El vocero informó que el proyecto de ley de creación del Banco Federal se enviará la semana entrante al Parlamento.
"Nuestro objetivo es la creación de una banca pública fuerte y eficiente", enfatizó Amadeo.
"La idea es que este lunes a la vuelta del ministro de Economía, Jorge Remes Lenicov, de Washington, el proyecto del Bonex esté en el Parlamento. La entrada sería por la Cámara de Senadores y nosotros hemos convocado a nuestro bloque para el mediodía", indicó el presidente del bloque justicialista del Senado, José Luis Gioja, quien agregó que la intención es discutir el plan en el bloque durante la tarde "para ser si se puede armar la sesión para el lunes a la noche, de manera que se pueda aprobar y pasar a Diputados".
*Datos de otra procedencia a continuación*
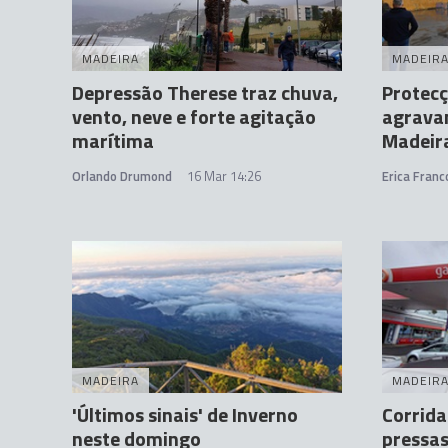
MADEIRA
MADEIR
Depressão Therese traz chuva,
Protecç
vento, neve e forte agitação
agrava
marítima
Madeir
Orlando Drumond
16 Mar 14:26
Erica Franc
MADEIRA
MADEIR
'Últimos sinais' de Inverno
Corrid
neste domingo
pressas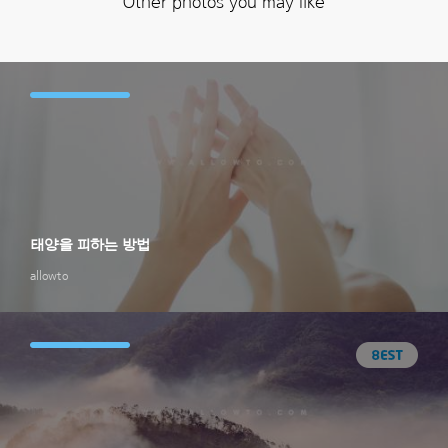
Other photos you may like
태양을 피하는 방법
allowto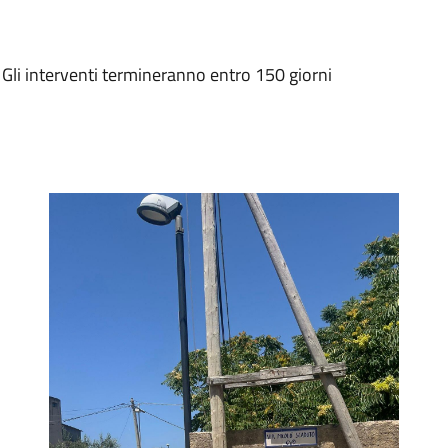
. Gli interventi termineranno entro 150 giorni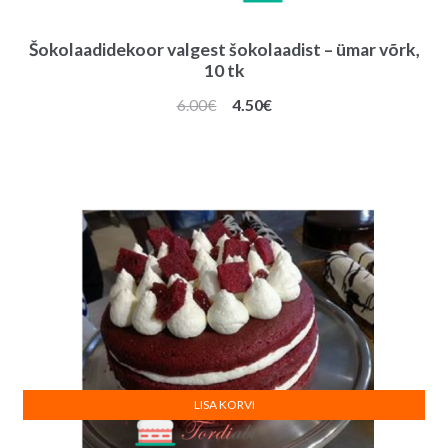
Šokolaadidekoor valgest šokolaadist – ümar võrk,
10 tk
Algne
Praegune
6.00
€
4.50
€
hind
hind
oli:
on:
6.00€.
4.50€.
LISA KORVI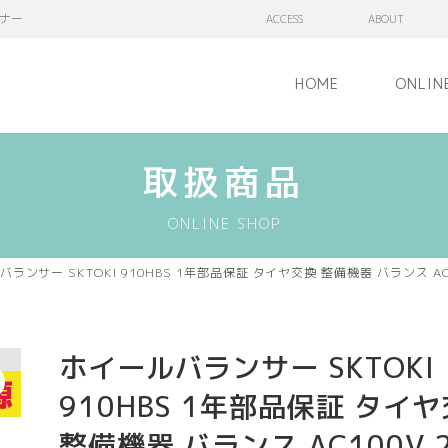
ナー
ACCESS
ABOUT
HOME
ONLIN
取扱商品
ONLINE SHOP
バランサー SKTOKI 910HBS 1年部品保証 タイヤ交換 整備機器 バランス 
ホイールバランサー SKTOKI
910HBS 1年部品保証 タイ
整備機器 バランス AC100V 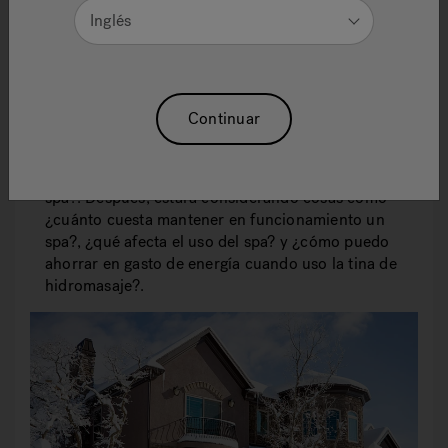
Inglés
Continuar
Cuando esté considerando comprar una tina de
hidromasaje, probablemente ya se preguntó,
¿cuál es mi presupuesto? y ¿dónde colocaré el
spa?. Después, estará considerando cosas cómo
¿cuánto cuesta mantener en funcionamiento un
spa?, ¿qué afecta el uso del spa? y ¿cómo puedo
ahorrar en gasto de energía cuando uso la tina de
hidromasaje?.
Aunque reconoció que en la Cámara baja "quizás son un poco más lentos porque son más y necesitan por ahí más discusión", consideró que igualmente "es probable que el miércoles pueda estar resuelto el tema".
De hecho, el justicialismo parlamentario tendrá el desafío de poder garantizar en un plazo de dos o tres días la sanción de una ley para aplicar un plan de canje obligatorio de bonos por los depósitos a plazo fijo, con el fin de evitar el goteo diario de los fondos atrapados por el corralito.
No será una misión fácil para las autoridades del peronismo porque deberán tener el apoyo del radicalismo -hoy convulsionado y en pleno debate por el respaldo al gobierno de Eduardo Duhalde-, para tener los dos tercios necesarios para habilitar la discusión sobre tablas.
Los radicales se han convertido en aliados privilegiados del Poder Ejecutivo Nacional, mientras que los provinciales han rechazado las políticas gubernamentales y parece que mantendrán la misma postura en esta ley de canje obligatorio de bonos por depósitos a plazos fijos.
Un tema que ayudaría garantizar la sanción de la ley es la derogación del CER para créditos hipotecarios y de pymes que es reclamado por los diputados justicialistas, y también radicales, que han presentado más de quince iniciativas para buscar alternativas a la aplicación de ese coeficiente sobre los préstamos.
Los trazos gruesos de la iniciativa que terminaban de redactar los hombres del Palacio de Hacienda tendrán como eje la emisión de dos bonos, uno a diez años para los plazos fijos en dólares, y otro a cinco años por los depósitos en pesos, para canjear los 42.000 millones de pesos atrapados en el corralito.
Previo al debate en el Senado, las autoridades del bloque deberán convencer no sólo a los senadores justicialistas sino del radicalismo porque se trata de un proyecto que para ser habilitado sobre tablas se requiere el apoyo de los dos tercios de los legisladores presentes en la sesión especial que se realizará entre esta noche y mañana. Por eso serán claves las conversaciones entre Gioja y su par del radicalismo Carlos Maestro, y allí batallará con fuerza la posición que asuma el líder del radicalismo Raúl Alfonsín, quien conserva una fuerte influencia en la bancada de la UCR, pese a la críticas por el apoyo al duhaldismo de algunos dirigentes.
En la Cámara de Diputados el tratamiento se presenta más complejo porque el justicialismo es primera minoría y aquí el radicalismo está más convulsionado que en el Senado y las diferencias internas han recrudecido con el paso de los días por el apoyo a Duhalde.
En el justicialismo las aguas parecen estar calmas y hay voluntad de respaldar esta iniciativa, pero siempre que se incluya un artículo que derogue el CER para los créditos hipotecarios de vivienda única, alquileres y de pymes, según anticiparon fuentes del bloque del PJ.